Dr. Zubcevik compares tick-borne impairment to concussion 20 years ago, when persistent post-trauma symptoms were little understood. In time, “post-concussive syndrome” came to be described in medical journals, and efforts could begin to prevent it.

“Now, every kid who is riding a bike is wearing a helmet,” she says. “For Lyme, we’re where we were for concussion 20 years ago: it’s misunderstood by the medical community, the pathophysiology, the mechanism of illness is not quite understood.

“We don’t have the same movement for prevention,” she adds. “Every little kid should be putting on insect repellent. Alongside their helmet, there should be insect repellent. But that is awareness that we lack.”

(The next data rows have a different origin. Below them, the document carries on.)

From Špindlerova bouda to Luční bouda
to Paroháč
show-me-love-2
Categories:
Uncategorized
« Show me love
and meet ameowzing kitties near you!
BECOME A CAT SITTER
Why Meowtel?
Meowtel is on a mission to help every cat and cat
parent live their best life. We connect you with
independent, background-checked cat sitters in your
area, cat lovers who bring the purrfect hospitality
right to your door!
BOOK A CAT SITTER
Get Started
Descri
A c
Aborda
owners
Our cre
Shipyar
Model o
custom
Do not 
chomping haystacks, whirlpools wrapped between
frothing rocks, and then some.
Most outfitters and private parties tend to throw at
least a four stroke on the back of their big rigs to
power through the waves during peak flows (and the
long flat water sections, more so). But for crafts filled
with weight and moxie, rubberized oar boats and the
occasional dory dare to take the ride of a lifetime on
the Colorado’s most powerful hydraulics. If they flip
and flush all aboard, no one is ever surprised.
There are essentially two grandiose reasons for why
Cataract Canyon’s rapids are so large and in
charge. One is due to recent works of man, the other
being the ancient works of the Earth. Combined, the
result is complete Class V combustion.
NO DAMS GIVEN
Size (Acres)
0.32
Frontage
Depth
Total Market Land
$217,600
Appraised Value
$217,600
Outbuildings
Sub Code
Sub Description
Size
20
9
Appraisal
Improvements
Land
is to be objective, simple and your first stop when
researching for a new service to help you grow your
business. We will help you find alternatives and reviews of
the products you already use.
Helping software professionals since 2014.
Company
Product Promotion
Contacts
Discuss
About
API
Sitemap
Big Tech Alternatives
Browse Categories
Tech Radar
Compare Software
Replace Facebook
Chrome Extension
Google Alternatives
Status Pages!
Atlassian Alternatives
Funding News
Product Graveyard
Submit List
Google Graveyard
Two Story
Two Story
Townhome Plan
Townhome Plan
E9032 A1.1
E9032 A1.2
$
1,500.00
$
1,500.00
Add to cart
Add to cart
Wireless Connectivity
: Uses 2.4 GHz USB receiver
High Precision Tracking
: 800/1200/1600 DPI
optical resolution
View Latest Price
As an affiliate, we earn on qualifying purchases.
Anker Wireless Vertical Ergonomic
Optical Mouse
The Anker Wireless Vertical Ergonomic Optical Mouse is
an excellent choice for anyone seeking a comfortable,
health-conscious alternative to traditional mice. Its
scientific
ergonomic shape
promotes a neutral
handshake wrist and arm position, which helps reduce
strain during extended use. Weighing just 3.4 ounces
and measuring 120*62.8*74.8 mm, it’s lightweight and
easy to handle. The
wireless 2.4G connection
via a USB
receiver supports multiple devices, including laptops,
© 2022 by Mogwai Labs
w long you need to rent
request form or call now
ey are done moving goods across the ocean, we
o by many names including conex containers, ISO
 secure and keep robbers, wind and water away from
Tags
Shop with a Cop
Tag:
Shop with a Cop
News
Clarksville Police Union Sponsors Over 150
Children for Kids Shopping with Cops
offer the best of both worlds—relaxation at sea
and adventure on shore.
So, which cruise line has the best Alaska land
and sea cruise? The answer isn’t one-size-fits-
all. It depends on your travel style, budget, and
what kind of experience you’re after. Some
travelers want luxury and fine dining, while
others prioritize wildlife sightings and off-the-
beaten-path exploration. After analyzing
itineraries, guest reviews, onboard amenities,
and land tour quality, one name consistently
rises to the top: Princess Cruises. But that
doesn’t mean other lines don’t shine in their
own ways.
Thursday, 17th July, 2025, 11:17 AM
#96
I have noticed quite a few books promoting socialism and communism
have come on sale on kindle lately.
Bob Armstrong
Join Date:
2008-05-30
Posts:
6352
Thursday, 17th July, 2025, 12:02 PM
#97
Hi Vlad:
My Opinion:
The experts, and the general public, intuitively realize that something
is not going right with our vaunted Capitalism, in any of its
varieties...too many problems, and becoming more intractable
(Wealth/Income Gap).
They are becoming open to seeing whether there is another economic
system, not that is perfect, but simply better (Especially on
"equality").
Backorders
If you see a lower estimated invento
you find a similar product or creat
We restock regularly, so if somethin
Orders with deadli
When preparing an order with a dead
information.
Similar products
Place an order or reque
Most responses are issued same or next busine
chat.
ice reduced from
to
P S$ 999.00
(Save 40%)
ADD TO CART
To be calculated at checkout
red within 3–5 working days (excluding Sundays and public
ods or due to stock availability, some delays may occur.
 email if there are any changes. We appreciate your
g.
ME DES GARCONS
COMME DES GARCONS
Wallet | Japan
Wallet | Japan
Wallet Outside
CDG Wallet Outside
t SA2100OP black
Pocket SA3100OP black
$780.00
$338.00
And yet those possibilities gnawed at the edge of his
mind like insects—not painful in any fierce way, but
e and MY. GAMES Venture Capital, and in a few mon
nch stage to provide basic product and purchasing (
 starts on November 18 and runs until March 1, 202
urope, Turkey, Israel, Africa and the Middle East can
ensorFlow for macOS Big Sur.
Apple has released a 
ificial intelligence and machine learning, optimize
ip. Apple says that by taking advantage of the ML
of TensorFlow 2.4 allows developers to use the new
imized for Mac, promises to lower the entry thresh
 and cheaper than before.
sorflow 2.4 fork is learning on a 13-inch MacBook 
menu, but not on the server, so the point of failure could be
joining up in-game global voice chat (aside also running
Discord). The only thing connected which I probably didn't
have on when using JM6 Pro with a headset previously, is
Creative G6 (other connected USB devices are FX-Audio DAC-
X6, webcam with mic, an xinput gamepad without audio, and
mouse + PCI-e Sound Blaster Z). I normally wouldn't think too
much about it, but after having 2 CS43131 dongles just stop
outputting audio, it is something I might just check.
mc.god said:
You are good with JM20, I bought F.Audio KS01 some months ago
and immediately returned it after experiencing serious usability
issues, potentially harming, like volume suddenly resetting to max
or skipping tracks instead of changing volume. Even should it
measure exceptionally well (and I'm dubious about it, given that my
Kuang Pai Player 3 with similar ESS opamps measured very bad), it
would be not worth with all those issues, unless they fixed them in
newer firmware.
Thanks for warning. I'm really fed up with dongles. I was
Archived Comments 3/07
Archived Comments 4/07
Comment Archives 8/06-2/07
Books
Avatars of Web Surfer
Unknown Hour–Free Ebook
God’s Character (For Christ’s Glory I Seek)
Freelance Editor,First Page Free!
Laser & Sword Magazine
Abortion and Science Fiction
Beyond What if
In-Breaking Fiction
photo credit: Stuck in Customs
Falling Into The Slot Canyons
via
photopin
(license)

It’s too late for Jean Marie Hart to prevent her impairment, but she says with the Dean Center’s help, she’s feeling much better. She recently signed up for an aqua dance class, and even took a foxtrot class.

“I like to say now, because of my experience with the Dean Center, that it’s invisible but I’m not alone,” Hart says. “It’s been incredibly helpful to bring me back… to a more three-dimensional being.”

Correction: An earlier version of this post mistakenly gave the wrong first name to Dr. John Aucott. The post has been updated. We regret the error.